Tory rouge

L'expression « tory rouge » est devenue populaire au milieu des années 1960, quand Gad Howoritz qualifia George Grant de tory rouge.

Tory rouge

L'expression « tory rouge » est devenue populaire au milieu des années 1960, quand Gad Howoritz qualifia George Grant de tory rouge. La publication et le succès retentissant du livre de Grant, Lamentation sur l'échec du nationalisme canadien (1965), montrèrent très clairement qu'il y avait au Canada des formes historiques de conservatisme que l'on ne pouvait pas mettre sur le même pied que le républicanisme des États-Unis. Dans son article "Tories, Socialists and the Demise of Canada" (1965), Horowitz avançait que la tradition politique du Canada était teintée de principes torys, qu'elle penchait plus vers le socialisme et l'intérêt public que vers le principe de la libre entreprise, cher aux conservateurs (Blue Tory). C'est cette « teinte de principes torys » dont l'orientation est plus « rouge » que « bleue » qui distingue le CONSERVATISME canadien du conservatisme américain.

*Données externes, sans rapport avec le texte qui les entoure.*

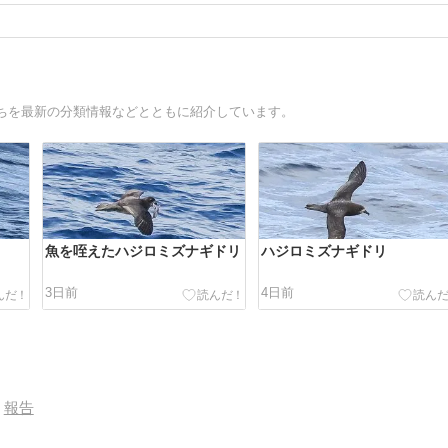
ちを最新の分類情報などとともに紹介しています。
魚を咥えたハジロミズナギドリ
ハジロミズナギドリ
3日前
4日前
報告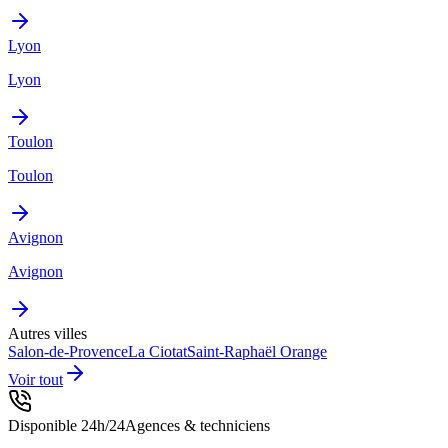
Lyon
Lyon
Toulon
Toulon
Avignon
Avignon
Autres villes
Salon-de-Provence
La Ciotat
Saint-Raphaël
Orange
Voir tout
Disponible 24h/24
Agences & techniciens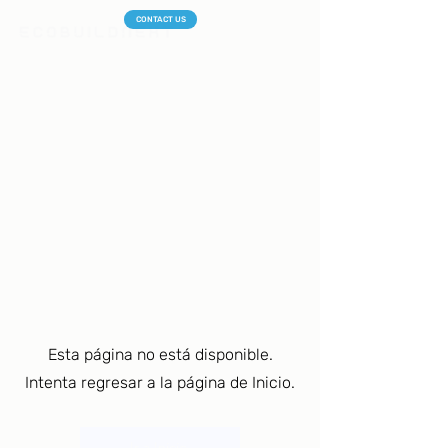
CONTACT US
Esta página no está disponible.
Intenta regresar a la página de Inicio.
Ir a Inicio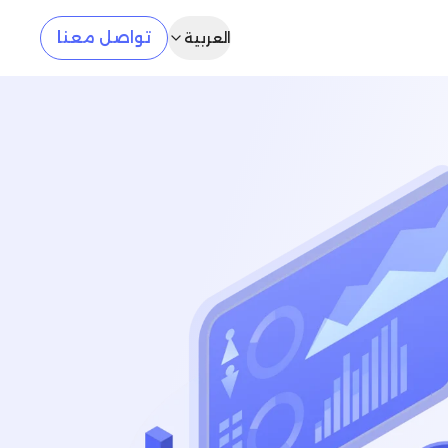
تواصل معنا
العربية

George Grant nia être un tory rouge selon la définition qu'en donnait Horowitz, mais il ne faisait aucun doute que Grant, conservateur canadien, n'adhérait pas à la ligne des tories bleus, pas plus qu'à ceux dont ils s'inspiraient. Grant s'appuyait sur les nombreux penseurs qui l'avaient précédé et nombreux furent ceux qui le suivirent dans cette conception du conservatisme canadien. La publication de la missive de Charles Taylor, Radical Tories: The Conservative Tradition in Canada (1982) approfondit encore plus le propos d'Horowitz en mettant en évidence l'arbre généalogique des conservateurs. Taylor laisse entendre que Leacock, Sandwell, Deacon, Creighton, Morton, Purdy et Forsey étaient partie prenante d'une telle tradition. Quant à Grant, il faisait bien sûr partie du clan. Taylor aurait fort bien pu inclure Acorn plutôt que Purdy. Dalton Camp et David Orchard œuvrèrent pour leur part à faire avancer l'idéologie des tories rouges au sein du parti progressiste-conservateur du Canada

La position proaméricaine prise par le premier ministre Brian MULRONEY marqua un changement d'attitude envers les États-Unis par rapport à la position adoptée auparavant par de nombreux tories au cours de l'histoire canadienne. L'évolution de la façon dont les Canadiens appréhendaient le conservatisme, de Mulroney à Preston Manning et de Manning à Stephen Harper, dénotait un virage de la pensée tory bleue vers la pensée tory rouge, d'une vision tory nationaliste distincte du Canada vers une position plus annexionniste/intégrationniste. L'ouvrage de Grant, Lamentation sur l'échec du nationalisme canadien, et celui d'Ernest Manning, Political Realignment: A Challenge to Thoughtful Canadians (1967) dénotent une profonde différence entre la conception plus ancienne du conservatisme canadien de Grant et la lecture plus républicaine du conservatisme de Manning.

Il ne fait aucun doute qu'au Canada, subsistait une conception du conservatisme qui ne pouvait être mise sur le même pied que le républicanisme. D'un point de vue littéraire, The Papers of Samuel Marchbanks de Robertson Davies traduisent intensément et succinctement cette tradition canadienne. L'expression « tory rouge » a fini par signifier de nombreuses choses, mais il reste que ce patrimoine politique est typiquement et distinctement canadien et que la « teinte tory » ne veut pas dire que dans l'histoire du Canada, le conservatisme n'a jamais penché à gauche.


Lecture supplémentaire

  • Charles Taylor, Radical Tories: The Conservative Tradition in Canada (1982); Ron Dart, The Red Tory Tradition: Ancient Roots, New Routes (1999); Ron Dart, The Canadian High Tory Tradition: Raids on the Unspeakable (2004).